Technically, debt is the amount of money loaned or borrowed by one party from a lender such as a bank. This is usually used by many individuals and even corporations to make huge purchases that they cannot afford regularly. An arrangement or contract is made that allows the borrower to receive money under certain conditions that the total amount is paid back with interest at a prescribed date.
Debts typically come as mortgages, auto loans, and credit card debt. Under the terms and conditions of a loan, you are required to completely repay the loan balance at a particular date, which may span from months to several years. Likewise, some contracts may also stipulate the amount of interest you are required to pay annually. This is expressed as loan amount percentage. Meanwhile, interests provide lenders the assurance of having a certain form of compensation while also encouraging the borrower to repay quickly to limit total interest expense.

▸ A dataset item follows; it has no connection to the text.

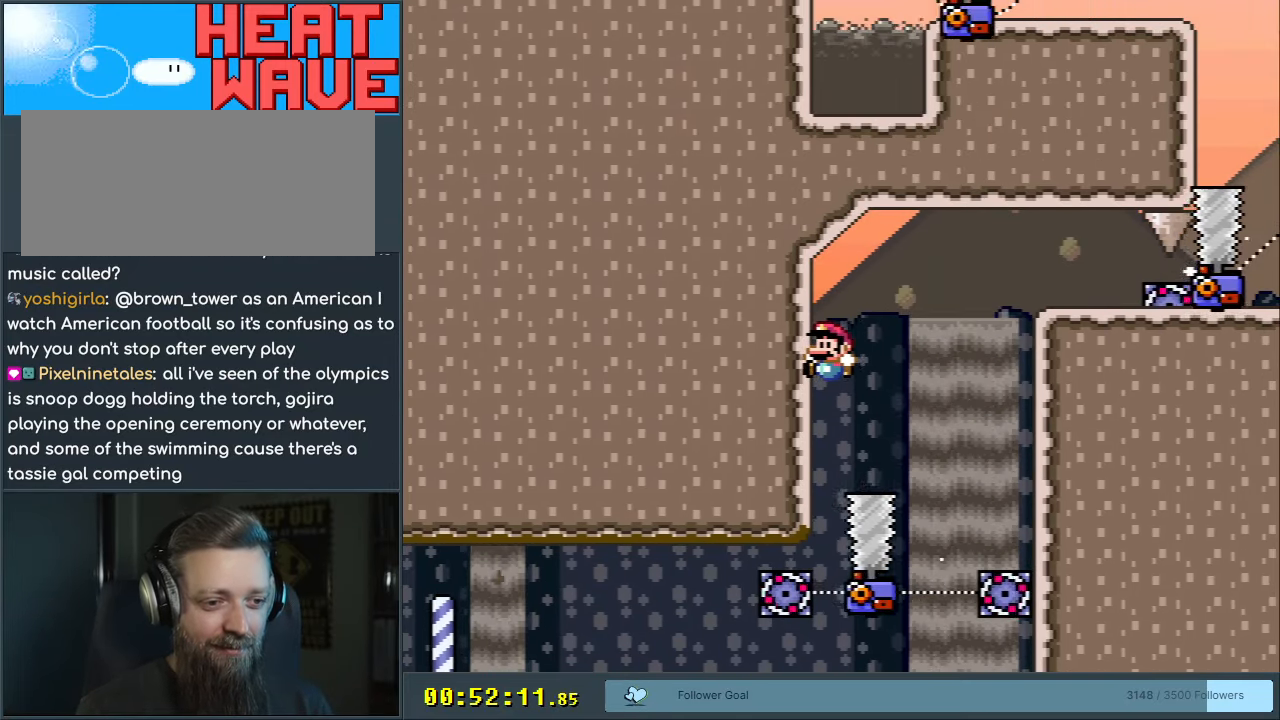
{"buttons": ["A"], "events": [[67, "Y", "up"], [300, "A", "down"], [367, "A", "up"], [450, "A", "down"]]}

Although a loan and a credit card debt operate similarly, the latter may change the amount of money borrowed over time depending on the borrower’s necessities until he or she reaches the predetermined limit. Moreover, credit card debts have an open-ended or rolling repayment date.
What about Corporate Debts?
Aside from credit card debt and loans, companies also have other options to borrow money. Some of the common types of corporate debt include commercial paper and bonds. These, nevertheless, are not available for individuals.
Bonds – This is a form of debt instrument that permits a company to generate funding through selling investors a promise of repayment. Both institutional investment firms and individuals can acquire bonds, which typically offer a set of interests or coupon rate. For instance, if a company needs $2 million dollars for business expansion, it must issue 1,000 bonds with a face value of $2,000 dollars each.
Therefore, bondholders will be promised repayment of the same face value amount at a date assigned as the maturity date. In addition, bondholders will also receive regular interest payments all throughout the intervening years.
Commercial Paper – This corporate debt is typically short-term with a maturity of about 270 days or less.